- REQUIRED WORK -
Collect every line in the records below that contains the string "bisa", matching case exactly, and copy each such line in full.

- Dataset entries -

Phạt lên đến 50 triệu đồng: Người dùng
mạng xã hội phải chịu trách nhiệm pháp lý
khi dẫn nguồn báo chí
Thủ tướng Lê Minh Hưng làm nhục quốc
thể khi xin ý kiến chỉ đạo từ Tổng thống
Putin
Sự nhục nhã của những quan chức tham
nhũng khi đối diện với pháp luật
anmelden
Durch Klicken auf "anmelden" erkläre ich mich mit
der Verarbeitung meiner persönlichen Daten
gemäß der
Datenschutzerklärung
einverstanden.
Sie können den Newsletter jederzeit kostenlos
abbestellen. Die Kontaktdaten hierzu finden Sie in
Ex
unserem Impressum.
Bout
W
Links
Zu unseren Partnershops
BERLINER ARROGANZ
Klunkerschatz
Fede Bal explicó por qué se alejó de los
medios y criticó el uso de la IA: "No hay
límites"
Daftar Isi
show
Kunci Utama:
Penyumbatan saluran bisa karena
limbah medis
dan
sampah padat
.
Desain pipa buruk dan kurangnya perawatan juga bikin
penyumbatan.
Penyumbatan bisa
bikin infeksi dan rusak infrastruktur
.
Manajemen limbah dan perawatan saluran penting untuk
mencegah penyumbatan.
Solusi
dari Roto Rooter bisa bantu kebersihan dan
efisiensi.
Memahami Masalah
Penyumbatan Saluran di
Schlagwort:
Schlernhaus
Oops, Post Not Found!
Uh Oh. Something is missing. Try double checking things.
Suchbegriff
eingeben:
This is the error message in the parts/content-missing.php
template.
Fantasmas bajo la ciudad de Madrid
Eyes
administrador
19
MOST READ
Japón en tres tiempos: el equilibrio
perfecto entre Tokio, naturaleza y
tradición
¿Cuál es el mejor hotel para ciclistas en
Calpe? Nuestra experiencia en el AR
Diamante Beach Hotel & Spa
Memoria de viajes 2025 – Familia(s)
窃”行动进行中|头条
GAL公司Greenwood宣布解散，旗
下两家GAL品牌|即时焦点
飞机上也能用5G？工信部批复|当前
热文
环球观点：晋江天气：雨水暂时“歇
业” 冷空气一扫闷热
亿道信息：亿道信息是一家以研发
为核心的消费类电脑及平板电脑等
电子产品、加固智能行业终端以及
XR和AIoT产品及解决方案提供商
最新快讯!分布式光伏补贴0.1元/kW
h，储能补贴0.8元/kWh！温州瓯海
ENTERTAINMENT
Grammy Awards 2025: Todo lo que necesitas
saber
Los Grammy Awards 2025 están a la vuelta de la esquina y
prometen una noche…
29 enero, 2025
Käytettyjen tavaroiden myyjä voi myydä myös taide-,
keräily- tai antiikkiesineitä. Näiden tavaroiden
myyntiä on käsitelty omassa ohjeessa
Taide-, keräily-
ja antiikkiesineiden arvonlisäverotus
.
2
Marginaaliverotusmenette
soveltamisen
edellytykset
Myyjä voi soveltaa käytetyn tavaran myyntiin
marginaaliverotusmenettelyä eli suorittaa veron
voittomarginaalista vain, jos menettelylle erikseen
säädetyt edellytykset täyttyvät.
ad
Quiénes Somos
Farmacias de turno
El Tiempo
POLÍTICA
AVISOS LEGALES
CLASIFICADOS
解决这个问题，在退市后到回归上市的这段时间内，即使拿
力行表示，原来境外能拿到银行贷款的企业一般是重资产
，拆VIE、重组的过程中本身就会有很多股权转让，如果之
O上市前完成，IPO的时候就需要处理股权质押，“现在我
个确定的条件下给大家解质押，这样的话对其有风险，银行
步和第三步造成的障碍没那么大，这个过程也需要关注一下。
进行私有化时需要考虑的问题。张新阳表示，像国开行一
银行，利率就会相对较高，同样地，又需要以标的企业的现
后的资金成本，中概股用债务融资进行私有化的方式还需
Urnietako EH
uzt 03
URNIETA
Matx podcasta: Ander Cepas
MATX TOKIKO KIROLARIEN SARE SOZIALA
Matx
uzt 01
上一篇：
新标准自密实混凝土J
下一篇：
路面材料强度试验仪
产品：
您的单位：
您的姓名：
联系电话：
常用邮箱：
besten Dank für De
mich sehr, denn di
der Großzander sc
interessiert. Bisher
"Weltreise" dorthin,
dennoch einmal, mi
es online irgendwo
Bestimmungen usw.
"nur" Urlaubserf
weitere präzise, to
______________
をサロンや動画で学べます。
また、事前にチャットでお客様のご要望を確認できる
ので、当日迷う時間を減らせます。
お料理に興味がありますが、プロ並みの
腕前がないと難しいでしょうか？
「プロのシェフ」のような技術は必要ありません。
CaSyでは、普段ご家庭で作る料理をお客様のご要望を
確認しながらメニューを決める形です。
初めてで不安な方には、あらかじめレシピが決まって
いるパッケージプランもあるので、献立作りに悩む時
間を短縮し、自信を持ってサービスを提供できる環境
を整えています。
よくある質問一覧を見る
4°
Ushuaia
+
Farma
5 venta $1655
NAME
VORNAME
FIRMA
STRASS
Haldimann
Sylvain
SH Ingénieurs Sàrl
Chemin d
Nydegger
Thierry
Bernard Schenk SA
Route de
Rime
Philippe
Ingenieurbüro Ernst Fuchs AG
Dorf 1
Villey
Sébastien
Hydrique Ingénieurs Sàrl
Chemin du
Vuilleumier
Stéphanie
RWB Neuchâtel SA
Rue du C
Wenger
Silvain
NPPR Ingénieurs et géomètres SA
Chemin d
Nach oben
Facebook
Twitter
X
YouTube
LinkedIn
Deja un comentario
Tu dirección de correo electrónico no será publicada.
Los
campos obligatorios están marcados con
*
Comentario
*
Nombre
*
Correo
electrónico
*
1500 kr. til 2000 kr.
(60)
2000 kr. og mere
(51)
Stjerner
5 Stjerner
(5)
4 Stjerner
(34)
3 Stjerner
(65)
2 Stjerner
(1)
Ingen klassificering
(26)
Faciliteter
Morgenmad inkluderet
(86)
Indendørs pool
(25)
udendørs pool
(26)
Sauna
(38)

- EXERCISE OUTPUT -
Penyumbatan saluran bisa karena
Penyumbatan bisa
dari Roto Rooter bisa bantu kebersihan dan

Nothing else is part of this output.